→ Data records

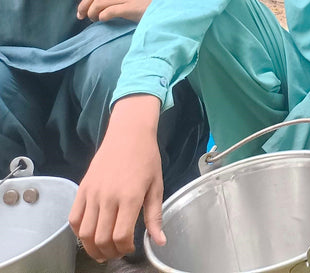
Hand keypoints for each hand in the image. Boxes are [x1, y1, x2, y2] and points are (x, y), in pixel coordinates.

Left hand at [62, 0, 152, 22]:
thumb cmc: (138, 3)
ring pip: (97, 4)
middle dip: (82, 6)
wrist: (160, 9)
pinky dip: (102, 17)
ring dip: (91, 13)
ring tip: (94, 19)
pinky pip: (108, 12)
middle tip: (81, 16)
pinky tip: (104, 19)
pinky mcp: (130, 7)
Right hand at [70, 95, 163, 261]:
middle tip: (117, 252)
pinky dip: (78, 233)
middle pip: (101, 238)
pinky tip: (89, 235)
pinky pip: (74, 219)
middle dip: (110, 252)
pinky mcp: (81, 189)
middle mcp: (108, 197)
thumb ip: (155, 216)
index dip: (125, 248)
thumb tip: (159, 242)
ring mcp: (92, 193)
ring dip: (92, 248)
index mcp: (130, 197)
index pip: (121, 235)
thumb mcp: (157, 186)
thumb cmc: (147, 159)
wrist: (129, 134)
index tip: (131, 248)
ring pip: (84, 233)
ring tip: (103, 250)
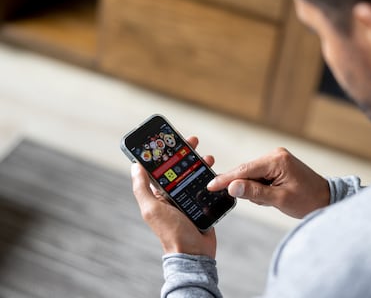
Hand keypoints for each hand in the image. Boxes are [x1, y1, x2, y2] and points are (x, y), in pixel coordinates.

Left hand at [130, 136, 216, 257]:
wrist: (194, 253)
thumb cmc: (171, 232)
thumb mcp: (152, 209)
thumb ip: (142, 189)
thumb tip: (134, 166)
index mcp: (159, 194)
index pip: (161, 168)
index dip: (165, 152)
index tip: (171, 139)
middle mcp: (172, 194)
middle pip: (178, 168)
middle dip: (185, 153)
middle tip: (193, 141)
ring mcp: (188, 198)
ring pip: (193, 174)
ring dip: (199, 162)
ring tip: (206, 155)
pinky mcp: (201, 203)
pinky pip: (205, 185)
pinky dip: (209, 176)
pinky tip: (213, 169)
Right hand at [207, 148, 329, 217]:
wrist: (326, 199)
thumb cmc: (308, 200)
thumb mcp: (279, 199)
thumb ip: (254, 192)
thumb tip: (232, 187)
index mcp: (277, 160)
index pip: (244, 169)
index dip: (226, 178)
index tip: (211, 185)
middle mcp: (275, 155)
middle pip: (247, 171)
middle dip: (246, 188)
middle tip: (261, 200)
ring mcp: (276, 159)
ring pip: (252, 175)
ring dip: (255, 190)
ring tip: (272, 199)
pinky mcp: (276, 165)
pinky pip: (259, 176)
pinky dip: (260, 188)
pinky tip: (272, 195)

→ About this exercise
Find each line in the data above with the word "index", then copy it.

→ Response
index dip: (125, 248)
index mcp: (130, 197)
index pip: (121, 235)
index tip: (131, 248)
index mcp: (159, 194)
index pip: (161, 168)
index dip: (165, 152)
index tip: (171, 139)
index mcp: (277, 160)
index pip: (244, 169)
index dip: (226, 178)
index tip: (211, 185)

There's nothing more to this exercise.